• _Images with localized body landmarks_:
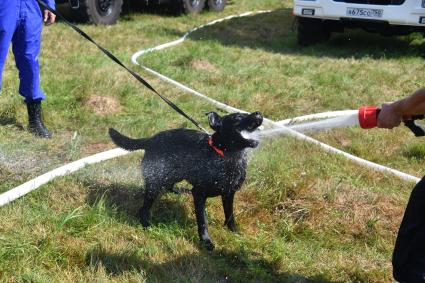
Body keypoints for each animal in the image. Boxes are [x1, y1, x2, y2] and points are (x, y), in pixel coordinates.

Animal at [108, 111, 262, 251]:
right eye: (238, 117)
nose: (259, 114)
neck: (225, 156)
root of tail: (150, 139)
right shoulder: (199, 194)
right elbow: (203, 221)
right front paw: (206, 241)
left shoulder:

• _Aim of the task_:
Using the records above, output an exact copy without any pictures.

• _Output for this exercise_:
Body keypoints for each animal in the image. Boxes are [x1, y1, x2, y2] and points are (x, y), in pixel coordinates.

Animal at [108, 111, 262, 251]:
right eye: (238, 117)
nose: (259, 114)
neck: (225, 156)
root of tail: (150, 139)
right shoulder: (199, 194)
right elbow: (203, 221)
right front paw: (206, 241)
left shoulder:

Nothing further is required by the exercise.